A comparative study of two PODXL antibodies in 840 colorectal cancer patients
1 Department of Surgery, Helsinki University Central Hospital, P.O. Box 440, 00029 HUS Helsinki, Finland
2 Research Programs Unit, Translational Cancer Biology, University of Helsinki, Helsinki, Finland
3 Fujirebio Diagnostics AB, Elof Lindälvs gata 13, SE-414 58 Göteborg, Sweden
4 Onson Consulting, Södra vägen 2, SE-412 54 Göteborg, Sweden
5 Department of Pathology, Haartman Institute, University of Helsinki and HUSLAB, Helsinki FIN-00014 HY, Finland
6 Department of Surgery, Vaasa Central Hospital, Sandviksgatan 2-4, 65100 Vaasa VASA, Finland
BMC Cancer 2014, 14:494 doi:10.1186/1471-2407-14-494Published: 8 July 2014
Podocalyxin (PODXL) is a transmembrane sialomucin, whose aberrant expression and/or allelic variation associates with poor prognosis and unfavourable clinicopathological characteristics in different cancers. Membranous expression of PODXL has been suggested to be an independent marker of poor prognosis in colorectal cancer (CRC), and previously by an in-house monoclonal antibody, we showed that also cytoplasmic overexpression of PODXL predicts poor prognosis. The aim of this study was to compare two PODXL antibodies with different epitopes case-by-case in CRC patients.

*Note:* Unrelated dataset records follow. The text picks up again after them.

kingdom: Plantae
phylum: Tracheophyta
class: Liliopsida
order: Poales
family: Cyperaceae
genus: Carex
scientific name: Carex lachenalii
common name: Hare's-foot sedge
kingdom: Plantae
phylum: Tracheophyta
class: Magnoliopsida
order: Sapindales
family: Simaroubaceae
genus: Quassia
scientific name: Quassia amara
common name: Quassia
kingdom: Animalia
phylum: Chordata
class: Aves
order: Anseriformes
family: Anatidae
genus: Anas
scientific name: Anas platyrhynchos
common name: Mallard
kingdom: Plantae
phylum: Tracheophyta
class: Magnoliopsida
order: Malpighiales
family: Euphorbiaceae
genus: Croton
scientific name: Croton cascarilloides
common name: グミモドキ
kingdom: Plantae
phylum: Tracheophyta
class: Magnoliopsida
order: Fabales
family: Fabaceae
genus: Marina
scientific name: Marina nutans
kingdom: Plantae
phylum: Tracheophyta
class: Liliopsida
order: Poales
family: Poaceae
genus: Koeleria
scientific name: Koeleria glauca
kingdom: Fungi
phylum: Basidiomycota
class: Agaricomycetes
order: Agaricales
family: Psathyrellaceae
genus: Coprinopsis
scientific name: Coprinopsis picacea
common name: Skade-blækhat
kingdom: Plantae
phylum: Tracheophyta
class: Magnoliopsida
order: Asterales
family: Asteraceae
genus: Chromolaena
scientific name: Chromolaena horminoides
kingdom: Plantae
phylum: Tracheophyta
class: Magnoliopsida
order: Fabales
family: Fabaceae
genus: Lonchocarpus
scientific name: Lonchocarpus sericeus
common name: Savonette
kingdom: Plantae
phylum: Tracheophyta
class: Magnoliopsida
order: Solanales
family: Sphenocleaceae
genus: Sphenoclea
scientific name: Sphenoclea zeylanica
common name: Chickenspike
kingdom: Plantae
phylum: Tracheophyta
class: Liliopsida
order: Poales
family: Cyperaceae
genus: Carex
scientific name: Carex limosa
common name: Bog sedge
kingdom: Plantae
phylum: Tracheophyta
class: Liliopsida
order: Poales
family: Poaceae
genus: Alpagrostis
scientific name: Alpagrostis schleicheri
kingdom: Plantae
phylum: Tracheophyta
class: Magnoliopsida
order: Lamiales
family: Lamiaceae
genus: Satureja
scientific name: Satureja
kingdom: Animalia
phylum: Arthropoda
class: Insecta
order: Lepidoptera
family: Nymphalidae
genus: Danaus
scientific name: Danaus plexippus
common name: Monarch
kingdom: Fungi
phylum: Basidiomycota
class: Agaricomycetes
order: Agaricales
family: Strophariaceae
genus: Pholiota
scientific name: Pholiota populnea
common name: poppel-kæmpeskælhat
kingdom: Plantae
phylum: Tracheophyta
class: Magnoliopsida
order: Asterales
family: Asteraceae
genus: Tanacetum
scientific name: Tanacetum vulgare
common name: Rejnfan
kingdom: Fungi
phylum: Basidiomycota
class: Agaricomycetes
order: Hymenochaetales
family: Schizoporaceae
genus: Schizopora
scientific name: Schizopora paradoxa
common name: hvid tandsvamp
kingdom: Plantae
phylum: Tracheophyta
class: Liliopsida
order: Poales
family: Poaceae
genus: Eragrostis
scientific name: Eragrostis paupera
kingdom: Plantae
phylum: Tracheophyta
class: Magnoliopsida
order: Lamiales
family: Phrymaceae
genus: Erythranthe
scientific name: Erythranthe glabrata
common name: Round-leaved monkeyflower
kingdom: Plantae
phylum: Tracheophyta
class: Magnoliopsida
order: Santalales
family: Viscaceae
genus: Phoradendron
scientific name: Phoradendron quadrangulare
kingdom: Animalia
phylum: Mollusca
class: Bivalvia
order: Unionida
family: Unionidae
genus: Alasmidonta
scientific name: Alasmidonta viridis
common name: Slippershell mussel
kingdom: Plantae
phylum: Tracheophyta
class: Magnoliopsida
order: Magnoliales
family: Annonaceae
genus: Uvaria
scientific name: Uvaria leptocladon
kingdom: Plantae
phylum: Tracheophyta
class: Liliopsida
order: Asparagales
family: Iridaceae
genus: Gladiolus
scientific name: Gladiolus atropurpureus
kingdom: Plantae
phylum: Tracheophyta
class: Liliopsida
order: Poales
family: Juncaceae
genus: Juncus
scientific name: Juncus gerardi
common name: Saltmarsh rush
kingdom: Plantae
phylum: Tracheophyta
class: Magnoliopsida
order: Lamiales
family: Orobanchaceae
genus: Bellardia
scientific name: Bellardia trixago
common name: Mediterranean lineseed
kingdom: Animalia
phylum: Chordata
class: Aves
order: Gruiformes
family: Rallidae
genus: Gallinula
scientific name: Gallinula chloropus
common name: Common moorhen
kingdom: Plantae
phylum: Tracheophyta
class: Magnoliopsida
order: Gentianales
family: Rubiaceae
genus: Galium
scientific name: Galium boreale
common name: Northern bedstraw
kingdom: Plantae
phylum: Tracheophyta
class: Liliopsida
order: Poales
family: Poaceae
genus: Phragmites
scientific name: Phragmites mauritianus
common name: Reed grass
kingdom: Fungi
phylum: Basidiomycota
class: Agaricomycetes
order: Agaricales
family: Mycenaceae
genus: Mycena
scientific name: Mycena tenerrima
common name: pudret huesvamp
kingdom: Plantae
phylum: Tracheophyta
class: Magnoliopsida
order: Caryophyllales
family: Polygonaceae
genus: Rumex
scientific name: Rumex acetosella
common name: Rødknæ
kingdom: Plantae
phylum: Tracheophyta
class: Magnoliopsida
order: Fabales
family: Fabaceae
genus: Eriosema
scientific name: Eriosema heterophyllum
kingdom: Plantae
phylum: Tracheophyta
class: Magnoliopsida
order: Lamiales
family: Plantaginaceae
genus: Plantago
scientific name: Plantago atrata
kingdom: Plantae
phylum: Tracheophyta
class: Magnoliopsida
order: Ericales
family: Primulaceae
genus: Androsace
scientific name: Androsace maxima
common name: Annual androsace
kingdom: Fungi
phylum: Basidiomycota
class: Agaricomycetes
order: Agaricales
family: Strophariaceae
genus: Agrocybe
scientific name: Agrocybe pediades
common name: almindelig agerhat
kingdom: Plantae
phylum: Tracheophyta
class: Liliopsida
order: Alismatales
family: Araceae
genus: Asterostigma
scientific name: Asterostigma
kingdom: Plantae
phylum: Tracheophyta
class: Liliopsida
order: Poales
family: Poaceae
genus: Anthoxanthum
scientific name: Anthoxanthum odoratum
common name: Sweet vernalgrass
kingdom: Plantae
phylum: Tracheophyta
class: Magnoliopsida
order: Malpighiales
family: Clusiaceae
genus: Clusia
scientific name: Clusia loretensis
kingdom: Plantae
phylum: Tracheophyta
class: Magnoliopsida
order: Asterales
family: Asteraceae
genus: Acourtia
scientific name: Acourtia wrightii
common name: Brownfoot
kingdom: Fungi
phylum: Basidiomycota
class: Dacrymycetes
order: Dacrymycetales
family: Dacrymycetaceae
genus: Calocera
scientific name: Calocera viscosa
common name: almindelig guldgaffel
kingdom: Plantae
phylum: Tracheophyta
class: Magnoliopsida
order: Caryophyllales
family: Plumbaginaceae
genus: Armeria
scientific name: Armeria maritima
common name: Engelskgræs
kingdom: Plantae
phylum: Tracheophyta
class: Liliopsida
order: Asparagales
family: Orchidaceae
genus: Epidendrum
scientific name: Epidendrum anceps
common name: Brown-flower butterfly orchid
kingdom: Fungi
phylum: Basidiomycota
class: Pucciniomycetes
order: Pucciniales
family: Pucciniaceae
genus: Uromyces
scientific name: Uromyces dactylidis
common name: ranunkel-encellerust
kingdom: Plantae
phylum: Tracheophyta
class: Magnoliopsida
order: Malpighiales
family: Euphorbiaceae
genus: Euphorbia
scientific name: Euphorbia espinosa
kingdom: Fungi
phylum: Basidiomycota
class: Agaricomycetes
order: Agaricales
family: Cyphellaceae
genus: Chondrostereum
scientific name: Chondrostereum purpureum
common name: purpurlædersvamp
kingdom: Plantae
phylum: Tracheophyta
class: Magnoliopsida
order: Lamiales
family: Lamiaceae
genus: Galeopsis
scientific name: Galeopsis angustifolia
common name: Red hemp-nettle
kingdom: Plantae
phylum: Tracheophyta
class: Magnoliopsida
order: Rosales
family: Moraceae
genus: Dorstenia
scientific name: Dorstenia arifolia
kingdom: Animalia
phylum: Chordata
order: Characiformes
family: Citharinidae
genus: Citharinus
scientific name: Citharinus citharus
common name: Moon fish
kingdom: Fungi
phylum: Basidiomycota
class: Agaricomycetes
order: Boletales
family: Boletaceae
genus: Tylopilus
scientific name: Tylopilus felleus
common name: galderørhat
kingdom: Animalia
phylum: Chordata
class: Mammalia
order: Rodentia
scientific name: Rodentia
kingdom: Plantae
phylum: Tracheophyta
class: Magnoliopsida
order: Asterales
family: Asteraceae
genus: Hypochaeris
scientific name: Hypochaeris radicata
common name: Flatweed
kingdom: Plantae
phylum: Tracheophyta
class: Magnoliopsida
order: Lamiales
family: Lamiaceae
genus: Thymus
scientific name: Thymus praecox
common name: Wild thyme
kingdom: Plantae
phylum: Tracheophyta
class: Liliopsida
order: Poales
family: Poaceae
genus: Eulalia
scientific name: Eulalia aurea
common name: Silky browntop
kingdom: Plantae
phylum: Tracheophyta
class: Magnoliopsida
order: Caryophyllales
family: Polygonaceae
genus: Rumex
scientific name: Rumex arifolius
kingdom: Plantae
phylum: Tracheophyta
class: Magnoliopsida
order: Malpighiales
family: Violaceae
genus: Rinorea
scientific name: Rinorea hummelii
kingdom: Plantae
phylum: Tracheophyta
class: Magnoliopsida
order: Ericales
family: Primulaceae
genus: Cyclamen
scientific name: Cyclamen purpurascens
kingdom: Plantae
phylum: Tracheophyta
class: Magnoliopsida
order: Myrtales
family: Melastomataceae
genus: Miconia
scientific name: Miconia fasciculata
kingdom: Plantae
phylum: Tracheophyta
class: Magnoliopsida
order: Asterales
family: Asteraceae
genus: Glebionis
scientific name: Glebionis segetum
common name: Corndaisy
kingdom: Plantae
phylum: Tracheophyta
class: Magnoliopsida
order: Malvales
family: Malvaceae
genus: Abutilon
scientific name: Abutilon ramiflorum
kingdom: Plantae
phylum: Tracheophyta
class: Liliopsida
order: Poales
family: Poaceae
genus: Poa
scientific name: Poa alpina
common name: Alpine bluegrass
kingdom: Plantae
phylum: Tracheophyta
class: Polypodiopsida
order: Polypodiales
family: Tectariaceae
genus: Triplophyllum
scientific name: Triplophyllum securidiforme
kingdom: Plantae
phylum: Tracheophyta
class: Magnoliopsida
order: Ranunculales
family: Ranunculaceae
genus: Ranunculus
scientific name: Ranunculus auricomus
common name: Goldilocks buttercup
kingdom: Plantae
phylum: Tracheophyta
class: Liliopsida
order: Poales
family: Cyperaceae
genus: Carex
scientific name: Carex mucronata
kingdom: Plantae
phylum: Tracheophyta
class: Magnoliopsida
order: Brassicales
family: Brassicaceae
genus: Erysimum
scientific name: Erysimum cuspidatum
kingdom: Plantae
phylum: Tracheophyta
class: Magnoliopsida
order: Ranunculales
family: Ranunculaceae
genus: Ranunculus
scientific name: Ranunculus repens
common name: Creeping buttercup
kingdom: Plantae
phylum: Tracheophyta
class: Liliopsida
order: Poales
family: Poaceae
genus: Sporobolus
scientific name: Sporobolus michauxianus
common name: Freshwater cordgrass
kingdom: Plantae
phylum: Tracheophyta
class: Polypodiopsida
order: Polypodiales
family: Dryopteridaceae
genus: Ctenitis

Of 840 consecutively operated CRC patients from Helsinki University Central Hospital, PODXL expression by polyclonal HPA 2110 antibody was evaluated from 780. Associations of PODXL expression with clinicopathological parameters and the impact of PODXL expression on survival were assessed. Kappa-value was used to assess the comparability of the two antibodies.
Membranous PODXL expression associated with unfavourable clinicopathological parameters and with higher risk for disease-specific death from CRC within 5 years (unadjusted hazard ratio (HR) = 1.90; 95% confidence interval (CI) (1.32-2.75); adjusted HR = 1.64; 95% CI (1.11-2.43)). The comparability of expressions by the two antibodies was low (kappa =0.219, standard error 0.060, p < 0.0001). Combination of two antibodies identified a group of patients with even worse prognosis (unadjusted HR = 6.00; 95% CI (3.27-13.0); adjusted HR = 2.14; 95% CI (1.12-4.07)).
Membranous expression by the polyclonal PODXL antibody and cytoplasmic overexpression by the monocolonal PODXL antibody are both independent markers of poor prognosis, but they recognise different groups of patients, both of which have poor prognosis. The combined use of the antibodies reveals a group with an even worse prognosis. The biological reasons for the difference between antibodies warrant further studies.